## PROVIDED RECORDS:
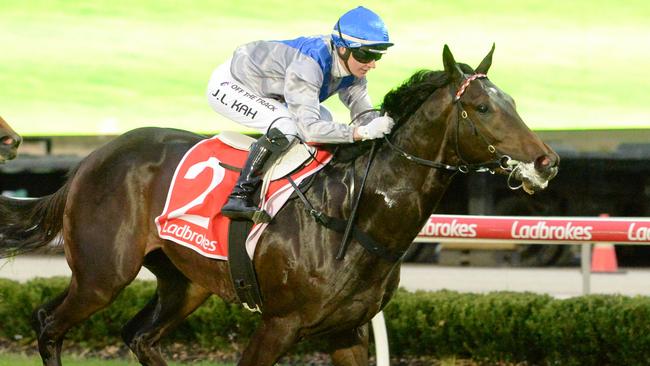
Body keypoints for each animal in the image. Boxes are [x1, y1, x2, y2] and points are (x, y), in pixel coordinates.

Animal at [0, 46, 556, 366]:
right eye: (482, 107)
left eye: (512, 102)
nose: (546, 162)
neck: (353, 214)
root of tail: (90, 160)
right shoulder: (278, 325)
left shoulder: (348, 331)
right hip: (102, 275)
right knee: (49, 324)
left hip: (184, 282)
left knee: (140, 336)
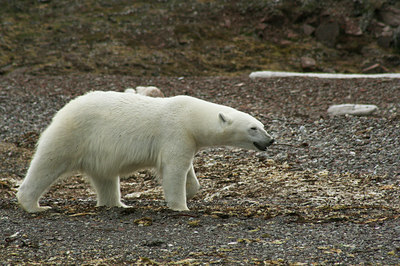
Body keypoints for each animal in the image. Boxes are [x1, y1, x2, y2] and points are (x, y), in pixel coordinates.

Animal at [18, 91, 276, 212]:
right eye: (253, 128)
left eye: (261, 125)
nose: (271, 139)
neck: (191, 117)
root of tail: (63, 110)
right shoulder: (175, 132)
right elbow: (174, 170)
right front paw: (180, 205)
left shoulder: (187, 139)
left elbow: (188, 171)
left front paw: (191, 190)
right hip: (75, 134)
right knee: (48, 163)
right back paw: (34, 205)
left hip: (98, 150)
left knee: (105, 178)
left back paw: (118, 205)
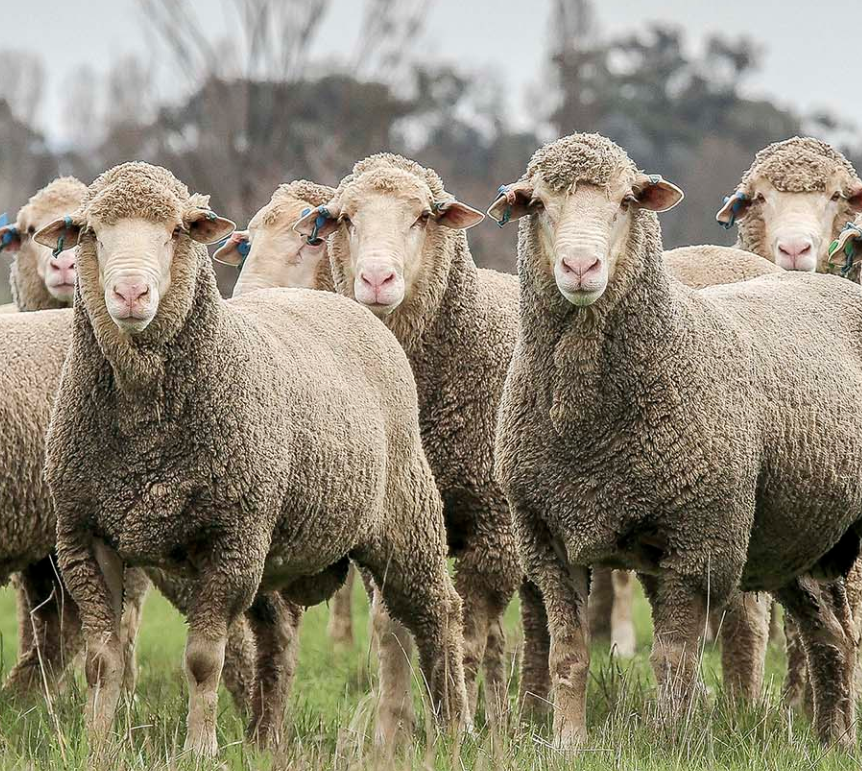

## TASK DESCRIPTION:
Reproduce the lines from the line containing "right knee: (48, 163)" through the end of the records above, exactly and inclusively, omitting pictures.

## RESULT OF THIS EXERCISE:
right knee: (48, 163)
right back paw: (34, 205)
left hip: (98, 150)
left knee: (105, 178)
left back paw: (118, 205)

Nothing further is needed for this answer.